The fundamental issue with timing out I/O, is stopping the operation
in progress.

If you do a "I'm not waiting for this any more", you have to sequester
the destination of the I/O operation, until you have 100% confirmation
that the operation has either been completed or sucessfuly neutered.
(As a policy choice, you may also want to write-protect the source.)

This is why hi-rel systems never allow direct(-mapped) I/O: By
insisting that data go through dedicated I/O buffers, failing buffers
can be sequestered as long as necessary, without complicating the
application logic.

Before Virtual Memory, the UNIX buffer-cache worked that way, and
MERT did that. (MERT = Early five-nines UNIX for telephone switches.)
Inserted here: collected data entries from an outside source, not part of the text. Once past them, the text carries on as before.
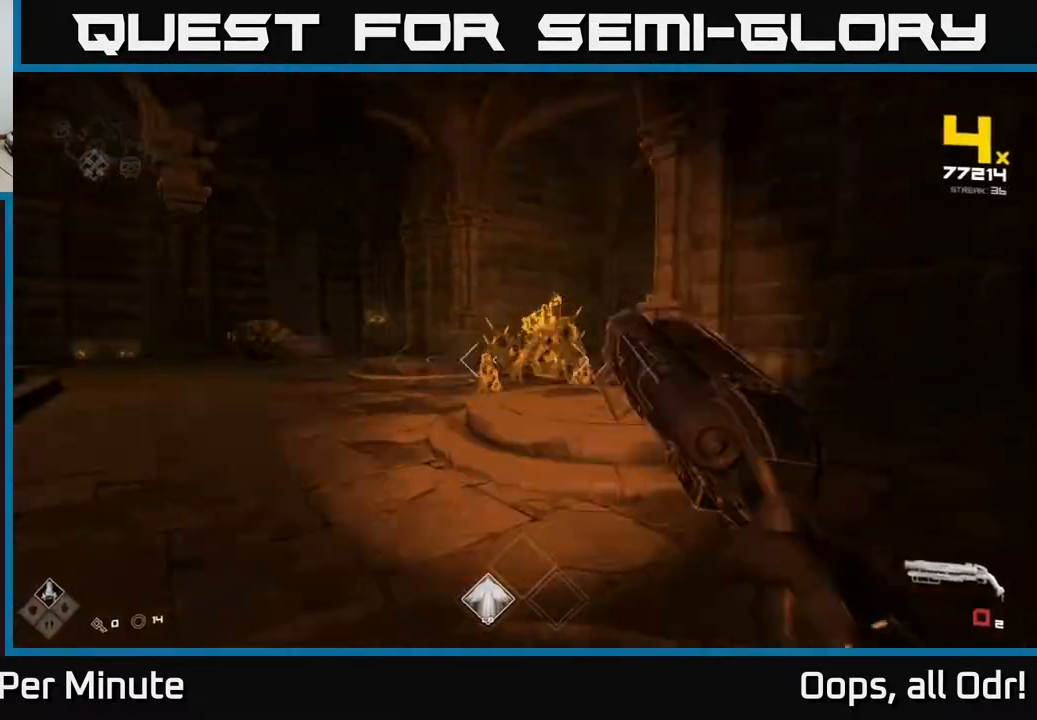
{"buttons": [], "left_stick": "up-right", "right_stick": "center", "events": [[83, "R1", "up"], [117, "right_stick", "center"], [300, "R1", "down"], [417, "R1", "up"]]}
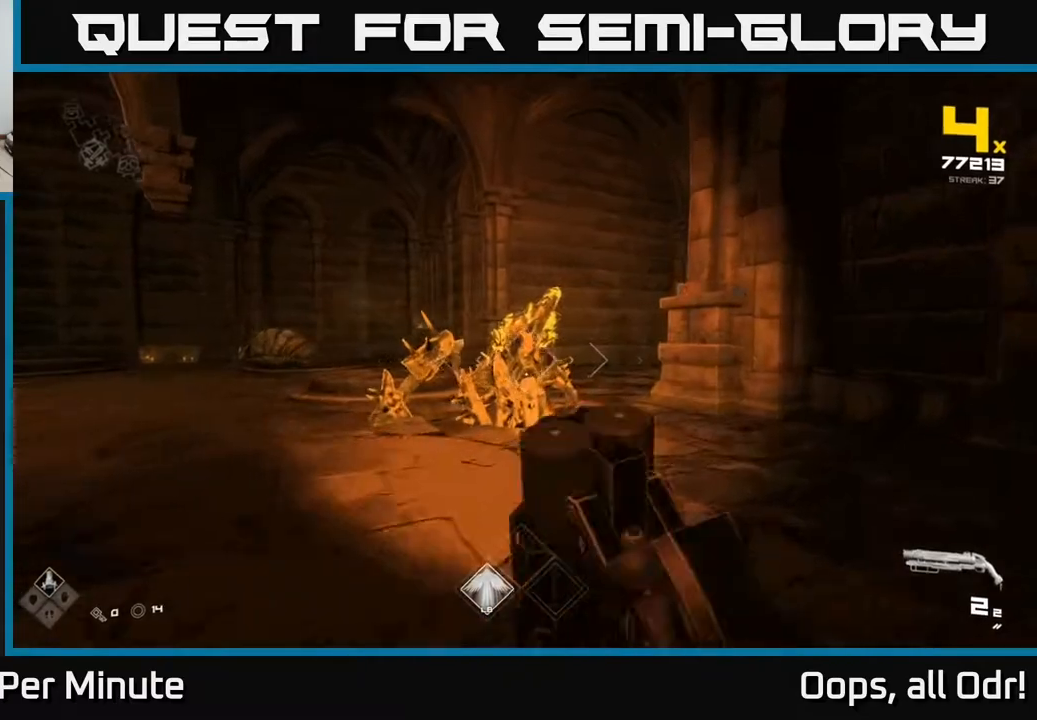
{"buttons": [], "left_stick": "up-right", "right_stick": "left", "events": [[117, "right_stick", "left"], [167, "R2", "down"], [183, "right_stick", "center"], [300, "R2", "up"], [400, "right_stick", "left"]]}
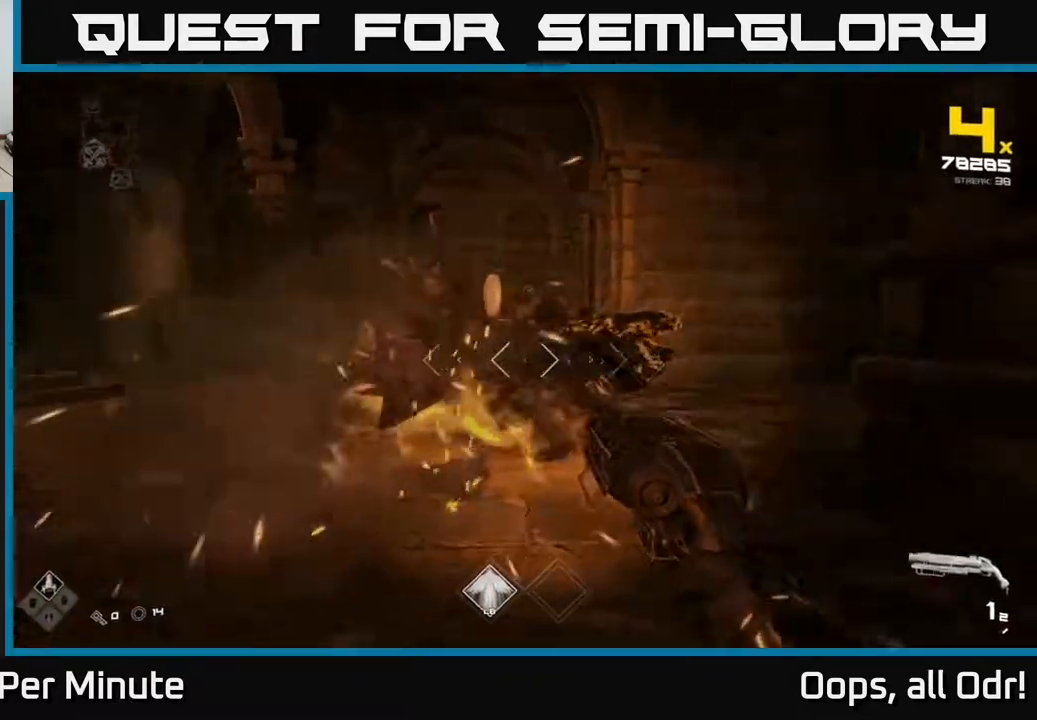
{"buttons": ["R1"], "left_stick": "up-right", "right_stick": "left", "events": [[17, "R2", "down"], [67, "right_stick", "center"], [117, "R2", "up"], [217, "right_stick", "left"], [367, "R1", "down"]]}
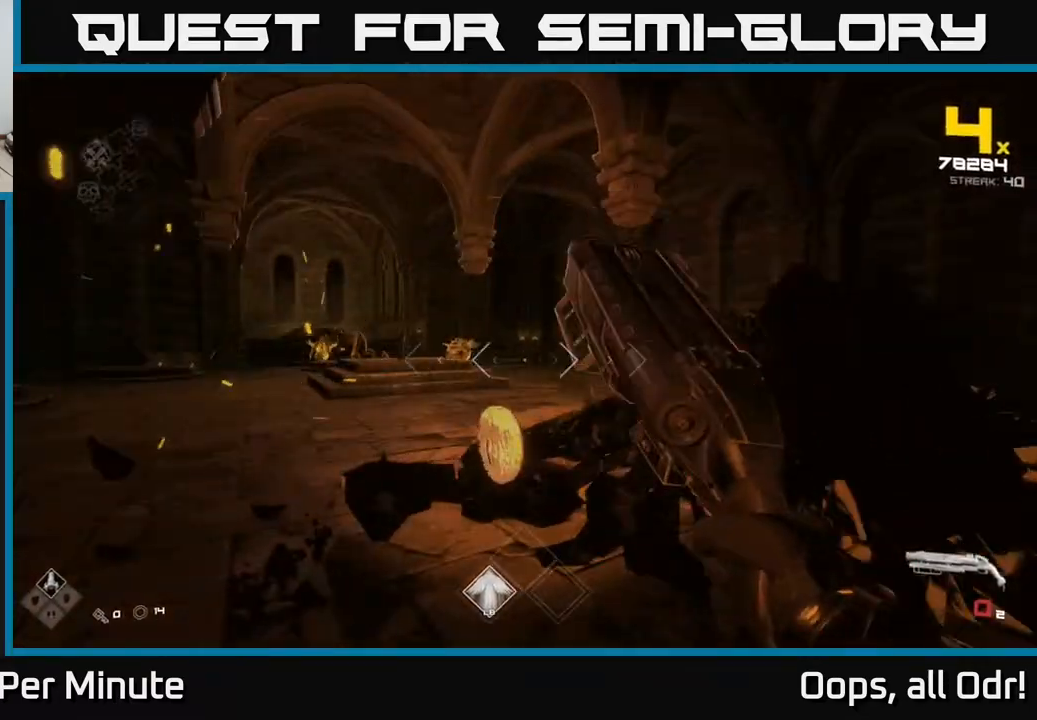
{"buttons": [], "left_stick": "up", "right_stick": "center", "events": [[17, "R1", "up"], [50, "right_stick", "center"], [200, "R1", "down"], [267, "right_stick", "left"], [317, "R1", "up"], [400, "left_stick", "up"], [400, "right_stick", "center"]]}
Between "intelligent I/O controllers" with DMA access, virtual
memory and direct-mapped I/O, we /have/ to make sure the underlying
I/O operation is /guaranteed/ dead, before we wake up the thread.

The only place that can and should happen is in the device driver,
possibly assisted by infrastructure such as CAM.
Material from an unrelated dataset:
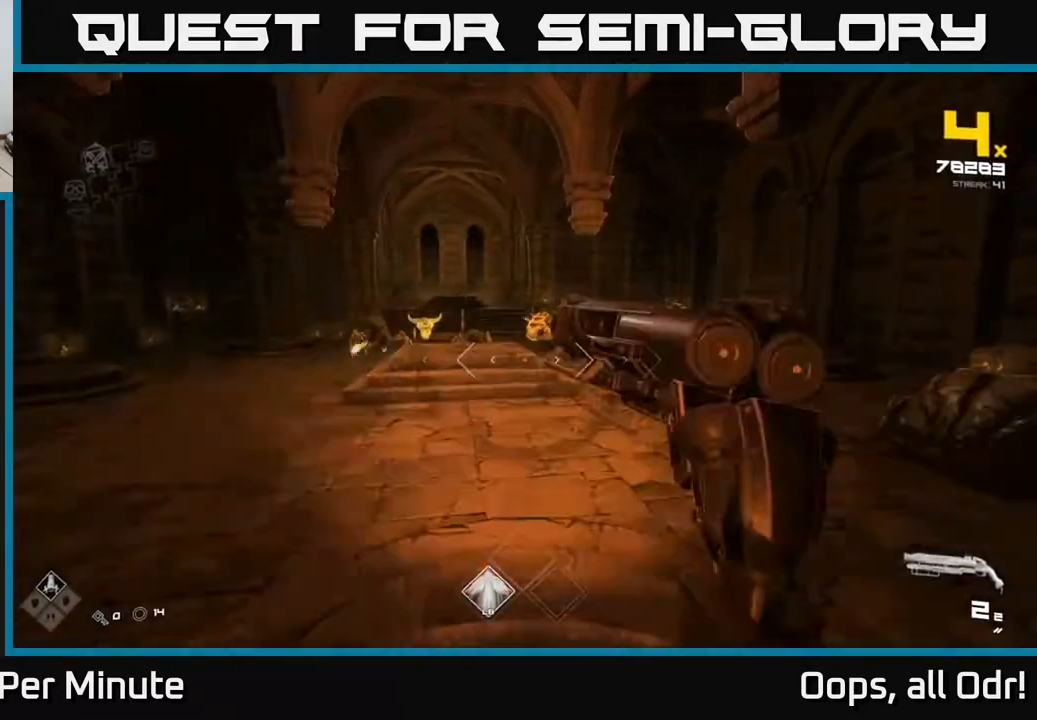
{"buttons": [], "left_stick": "up", "right_stick": "center", "events": [[17, "A", "down"], [117, "A", "up"], [167, "left_stick", "up-right"], [267, "left_stick", "up"]]}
You need to find out which device driver is ultimately responsible
for the hanging bread(), because that's where the timeout should
happen.

Poul-Henning
--
Poul-Henning Kamp | UNIX since Zilog Zeus 3.20
***@FreeBSD.ORG | TCP/IP since RFC 956
FreeBSD committer | BSD since 4.3-tahoe
Never attribute to malice what can adequately be explained by incompetence.

--
Posted automagically by a mail2news gateway at muc.de e.V.
Please direct questions, flames, donations, etc. to news-***@muc.de

Warner Losh

2024-05-30 13:53:59 UTC

Permalink

Hello,
There have been a few incidents reported on Juniper devices with FreeBSD,
where buffer IO operations sleep for more than 30 mins. Theoretically, this
can happen due to faulty hardware or in virtual platforms due to faulty
connection between guest and host, filesystem corruption, too many buffer
IO operations, and/or host not responding due to various reasons. When that
happens, as this buffer IO writes hold a lock before going to sleep, the
threads waiting for that lock would starve for so long. There is no upper
limit for this bwait() as of now. If that wait goes beyond 30 mins for a
sleeping thread OR 15 mins for a thread blocked on turnstile, deadlkres
crashes the kernel assuming a possible deadlock.

Why isn't the I/O timing out? That's the real problem.

I think that's a terrible idea. Why aren't the I/Os timing out?

For now, since we had seen these instances only with BIO operations, I
have a patch to set this value only from bufwait(). Please find the patch
attached. I am not very sure if 10 mins is a good upper limit for all the
scenarios for bwait(). If it is, then we could just change msleep() in
bwait() to set a 10 mins upper limit by default.

I never see this on any of the thousands of systems I've used.

Please let me know if this approach works for all the usecases - If not,
is there a better alternative ? And is 10 mins okay for a timeout ?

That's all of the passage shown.